Rsd Julien Old Videos

Not everything in those old videos is timeless. A mature viewer must separate the wheat from the chaff.

RSD used to release 10-15 minute clips from their world tours. Julien’s lectures in Sydney, London, and Miami are legendary. One specific video—where he demonstrates “emotional spikes” on a female volunteer—has been re-uploaded dozens of times. The lighting is bad. The audio peaks. But the content is dense.

If you’ve ever fallen down a YouTube rabbit hole of self‑improvement, masculinity debates, or early 2010s internet subcultures, you’ve probably heard the name Julien Blanc — and by extension, Real Social Dynamics (RSD).

But there’s a specific, almost mythical corner of the web: RSD Julien’s old videos. Long before the 2014 petition that got him banned from several countries, before the apologies, before the pivot into “transformational coaching,” there was a raw, unfiltered, and wildly problematic library of street footage, hotel room rants, and bootcamp lectures. rsd julien old videos

These decentralized platforms are less restrictive. A surprising number of RSD Julien’s old bootcamp footage (e.g., Ten Game Boxset, Pimp) has been re-uploaded there. Search for the exact product name plus “full.”

In the ever-evolving world of dating advice and self-development, few names have sparked as much controversy, admiration, and intense scrutiny as Julien Blanc, formerly of Real Social Dynamics (RSD). While the modern dating coaching industry has shifted toward “natural game,” therapy-speak, and lifestyle branding, a growing number of men are diving back into the archives. The search query “rsd julien old videos” has seen a quiet but steady resurgence. But why?
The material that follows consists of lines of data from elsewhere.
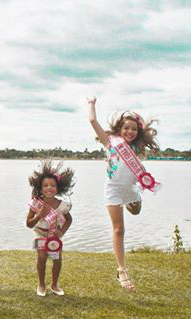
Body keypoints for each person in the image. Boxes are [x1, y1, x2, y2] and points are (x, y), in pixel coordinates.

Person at [87, 96, 159, 290]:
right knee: (119, 229)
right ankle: (121, 270)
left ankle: (132, 204)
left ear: (138, 132)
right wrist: (92, 104)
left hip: (132, 190)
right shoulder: (111, 144)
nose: (129, 131)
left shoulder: (136, 150)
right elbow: (93, 121)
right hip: (113, 191)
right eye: (126, 128)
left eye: (134, 129)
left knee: (136, 211)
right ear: (119, 130)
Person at [26, 160, 74, 296]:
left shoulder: (62, 205)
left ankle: (54, 284)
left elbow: (69, 219)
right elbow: (29, 224)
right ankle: (41, 284)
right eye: (45, 185)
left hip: (54, 234)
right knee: (41, 256)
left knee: (56, 258)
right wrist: (39, 215)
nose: (49, 188)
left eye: (53, 185)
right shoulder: (36, 203)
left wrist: (61, 232)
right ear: (40, 188)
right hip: (39, 232)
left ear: (58, 188)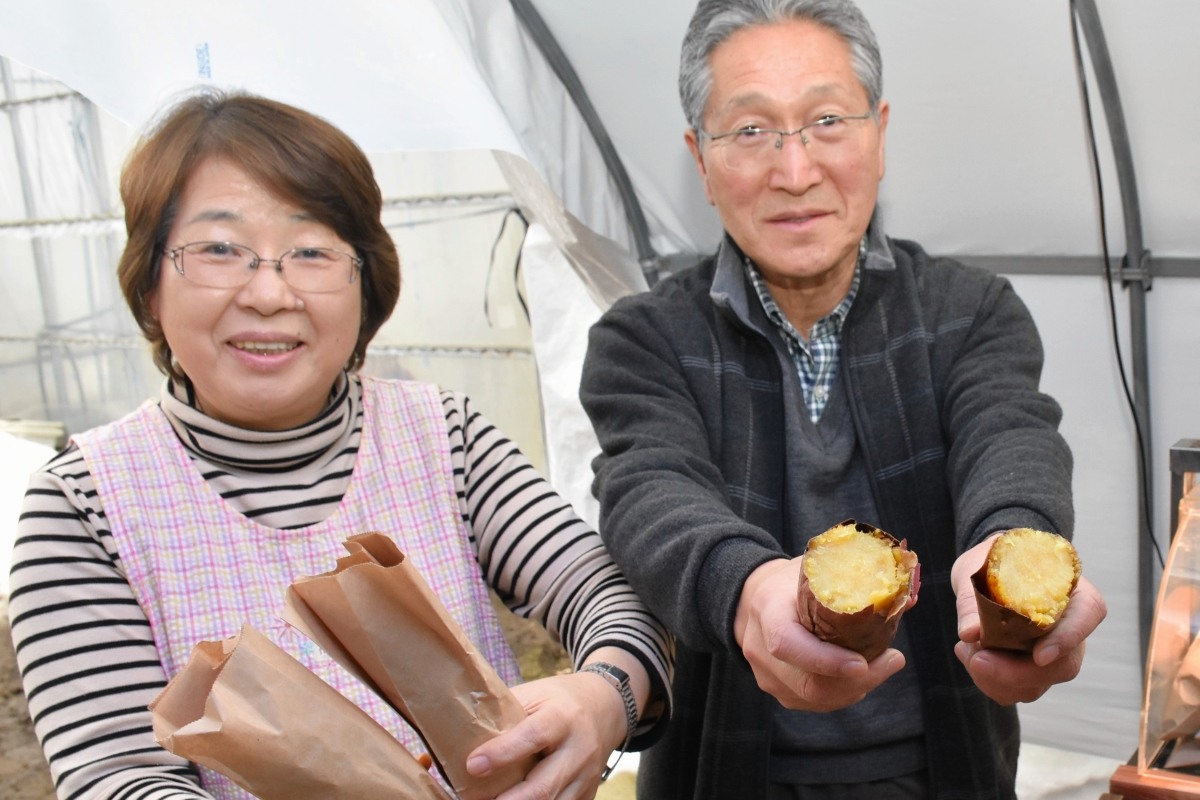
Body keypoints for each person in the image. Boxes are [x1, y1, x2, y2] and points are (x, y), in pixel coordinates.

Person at [8, 89, 672, 800]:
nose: (269, 294)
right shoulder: (82, 507)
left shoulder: (442, 436)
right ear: (149, 286)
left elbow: (605, 593)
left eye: (311, 251)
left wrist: (605, 693)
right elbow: (117, 777)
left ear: (366, 283)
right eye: (220, 249)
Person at [578, 1, 1107, 798]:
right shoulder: (645, 338)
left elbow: (1010, 437)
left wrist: (1014, 549)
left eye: (827, 120)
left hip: (946, 772)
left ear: (879, 134)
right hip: (723, 774)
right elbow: (651, 492)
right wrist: (748, 590)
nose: (795, 172)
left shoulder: (969, 311)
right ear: (701, 159)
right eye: (750, 130)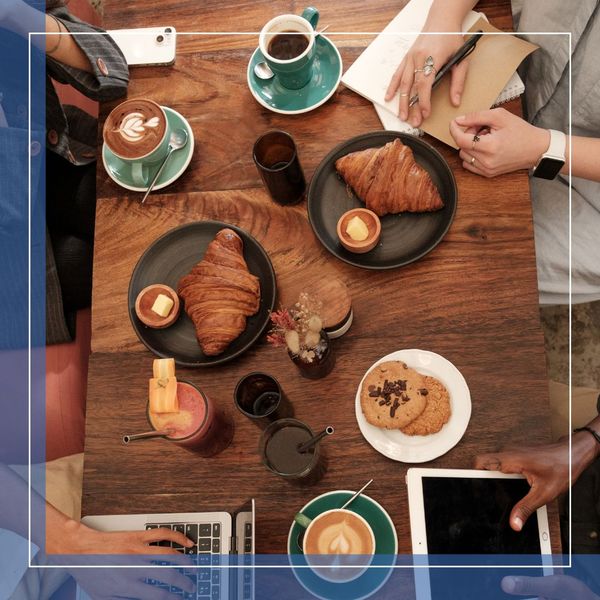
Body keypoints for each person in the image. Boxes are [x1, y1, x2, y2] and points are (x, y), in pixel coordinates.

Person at [385, 0, 600, 305]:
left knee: (467, 272)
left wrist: (544, 149)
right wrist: (442, 22)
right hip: (514, 71)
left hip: (588, 188)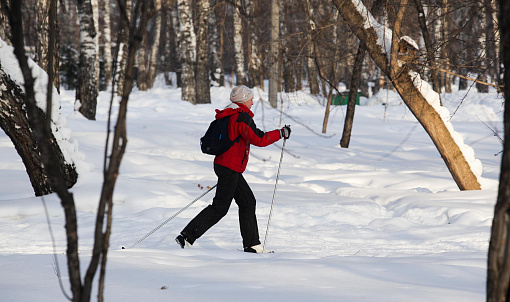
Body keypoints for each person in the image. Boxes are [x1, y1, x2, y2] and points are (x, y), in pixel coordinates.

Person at [176, 85, 291, 253]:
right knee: (220, 207)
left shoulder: (228, 114)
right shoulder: (241, 118)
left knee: (247, 202)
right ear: (244, 100)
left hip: (227, 166)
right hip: (229, 167)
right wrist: (280, 133)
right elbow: (259, 139)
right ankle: (186, 237)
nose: (253, 102)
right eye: (251, 99)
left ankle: (252, 245)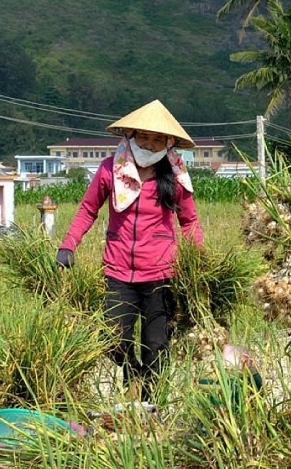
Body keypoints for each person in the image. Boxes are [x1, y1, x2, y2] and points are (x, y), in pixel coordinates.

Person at [56, 99, 204, 401]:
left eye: (157, 139)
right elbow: (87, 209)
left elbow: (189, 221)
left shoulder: (175, 175)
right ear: (130, 136)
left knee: (157, 346)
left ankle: (151, 405)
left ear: (168, 142)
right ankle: (133, 375)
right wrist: (68, 245)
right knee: (112, 340)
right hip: (118, 271)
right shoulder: (112, 170)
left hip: (161, 273)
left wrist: (198, 263)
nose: (149, 145)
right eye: (144, 137)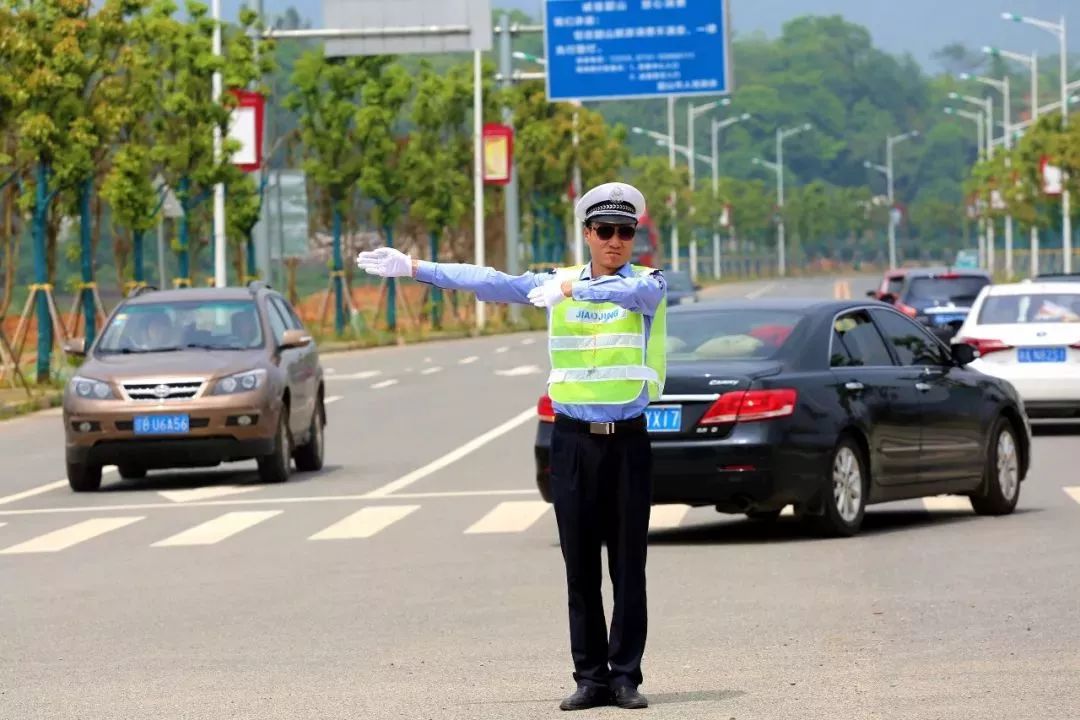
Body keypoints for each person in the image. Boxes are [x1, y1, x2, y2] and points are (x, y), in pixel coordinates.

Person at [357, 182, 667, 711]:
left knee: (628, 566)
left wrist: (574, 293)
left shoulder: (646, 281)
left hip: (627, 442)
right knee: (579, 567)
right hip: (572, 441)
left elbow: (637, 298)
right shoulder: (556, 281)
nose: (616, 241)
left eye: (626, 232)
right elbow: (490, 281)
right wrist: (414, 267)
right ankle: (590, 677)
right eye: (605, 231)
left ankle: (625, 677)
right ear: (587, 234)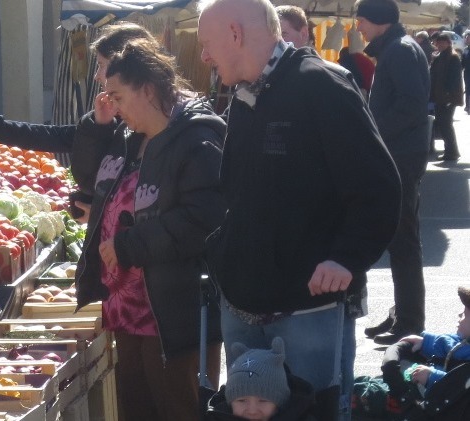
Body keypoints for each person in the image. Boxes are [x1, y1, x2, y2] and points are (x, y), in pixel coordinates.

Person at [197, 0, 401, 419]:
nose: (204, 56)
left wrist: (348, 256)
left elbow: (379, 187)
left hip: (305, 311)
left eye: (206, 43)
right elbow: (237, 191)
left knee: (312, 413)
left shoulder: (322, 85)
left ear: (235, 34)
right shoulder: (244, 93)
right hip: (242, 302)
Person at [73, 39, 227, 420]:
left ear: (148, 90)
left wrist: (129, 245)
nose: (115, 107)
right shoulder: (130, 138)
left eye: (118, 96)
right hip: (127, 310)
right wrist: (98, 127)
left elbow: (203, 218)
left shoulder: (198, 139)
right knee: (134, 409)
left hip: (173, 315)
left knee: (177, 408)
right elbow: (90, 177)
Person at [0, 22, 160, 222]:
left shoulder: (158, 128)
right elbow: (51, 137)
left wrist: (102, 214)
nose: (96, 76)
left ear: (126, 67)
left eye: (101, 65)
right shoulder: (107, 119)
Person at [353, 0, 433, 346]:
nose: (358, 27)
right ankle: (405, 314)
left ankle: (410, 320)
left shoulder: (400, 50)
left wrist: (374, 133)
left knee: (403, 241)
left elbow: (411, 106)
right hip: (401, 155)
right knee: (399, 241)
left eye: (361, 20)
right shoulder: (398, 48)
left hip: (401, 158)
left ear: (378, 20)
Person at [378, 286, 470, 420]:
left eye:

For the uninitiated, RSD (Real Social Dynamics) was once the Goliath of the pickup artist (PUA) industry. Among their top instructors, Julien Blanc stood out as the aggressive, unapologetic "bad boy" of the group. His old videos—many now deleted, re-uploaded, or buried in hard drives—represent a time capsule of a raw, unfiltered, and often politically incorrect era of dating advice. Not everything in those old videos is timeless

This article explores the hidden goldmine of Julien’s early content, the value these old videos hold for modern students of game, the controversies that led to their removal, and where (and how) you can still find them today.

Let’s be practical. If you want to find these relics, here are the current best sources (as of 2025). Disclaimer: Respect copyright laws and platform terms. Many of these are unofficial archives.

Before he became a global media pariah in 2014, Julien Blanc was just an awkward, frustrated Swiss-American kid who moved to Montreal. His early RSD appearances (circa 2010-2012) are a testament to transformation. Unlike instructors who were born naturally charismatic, Julien was a "hardcase." He stuttered. He was socially anxious. He got brutally rejected. Julien’s lectures in Sydney, London, and Miami are

The appeal of rsd julien old videos lies precisely in this rawness. In his early infield (in-field) footage, you see a man who is visibly terrified, approaching women with shaking hands and a forced voice. That authenticity is rare today. Modern dating influencers show polished, 4K-edited "daygame" clips where the outcome is almost guaranteed. Julien’s old videos show the vomit-inducing anxiety of real nightgame.

His breakthrough came when he fused heavy state control (self-amusement, high energy) with relentless persistence. By 2013, RSD Julien had become the head instructor for RSD’s “Ten Game” bootcamps. His signature style—exaggerated vocal tonality, physical push-pull, and “poking the bear” humor—was polarizing but undeniably effective.